Dataset extract ::

↓

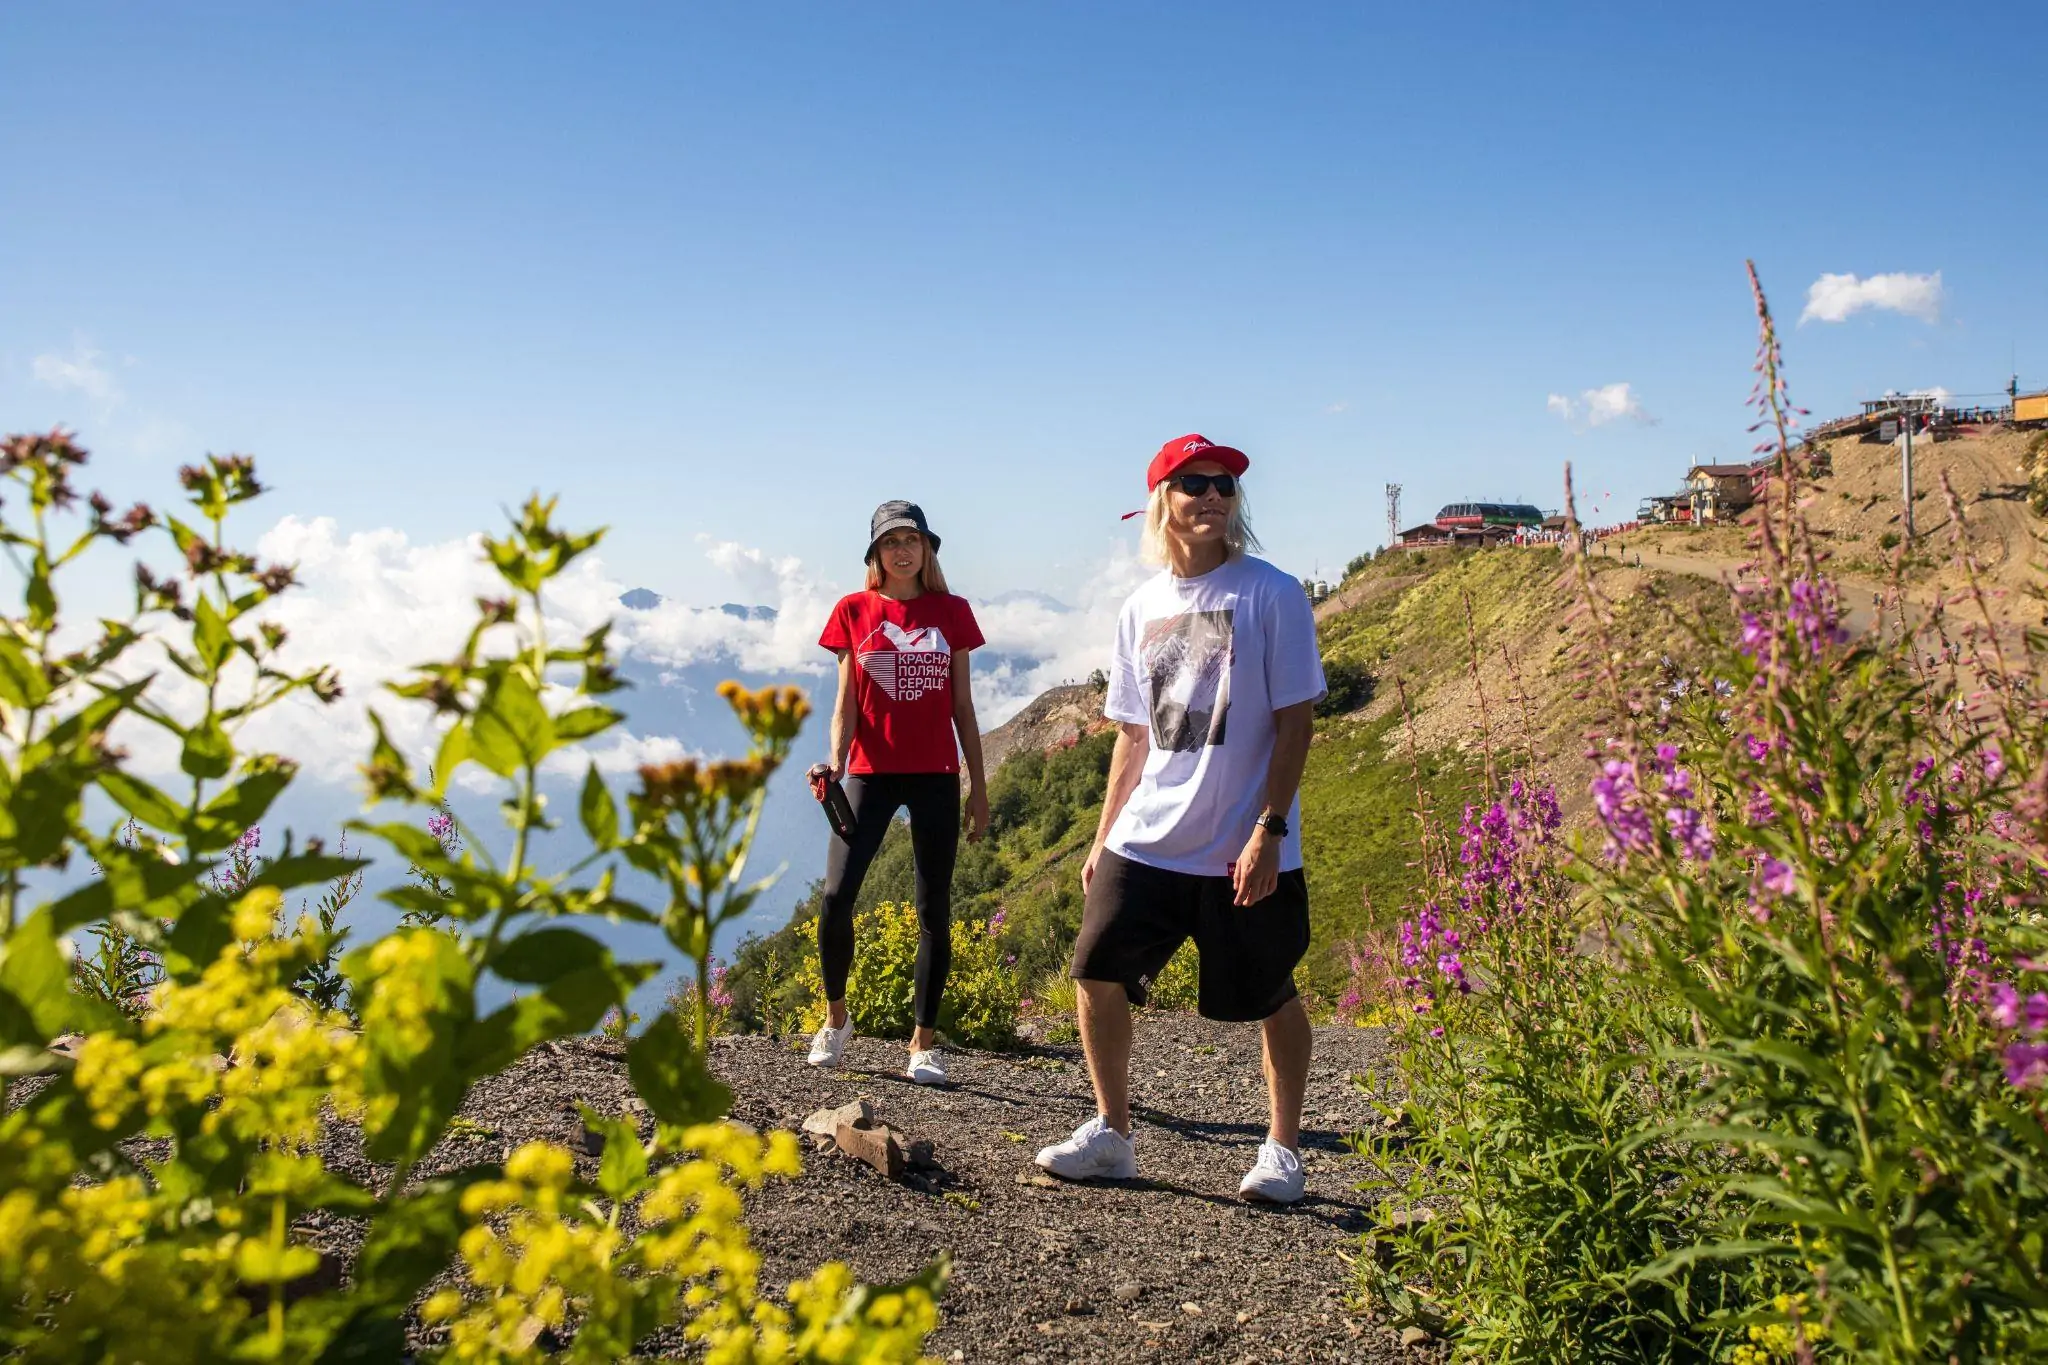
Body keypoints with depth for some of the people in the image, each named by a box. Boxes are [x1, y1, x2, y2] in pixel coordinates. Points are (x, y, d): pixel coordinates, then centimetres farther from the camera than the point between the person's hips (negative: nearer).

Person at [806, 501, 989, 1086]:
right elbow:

↑

Action item :: Substitute "image coordinates" for "pixel coordinates" everywhere in the material above and reproduce it with all other wording unchanged. Leave the picture out.

Solution for this task ::
Body keypoints with depth for some of the people in the image, each named by a box. Boxes are [x1, y1, x2, y2] in image coordinates. Points are (x, y, d): image coordinates, then centimetres farther from the camera than the point between the person's hips (negative: nearer).

Person at [806, 501, 989, 1086]:
right elbow:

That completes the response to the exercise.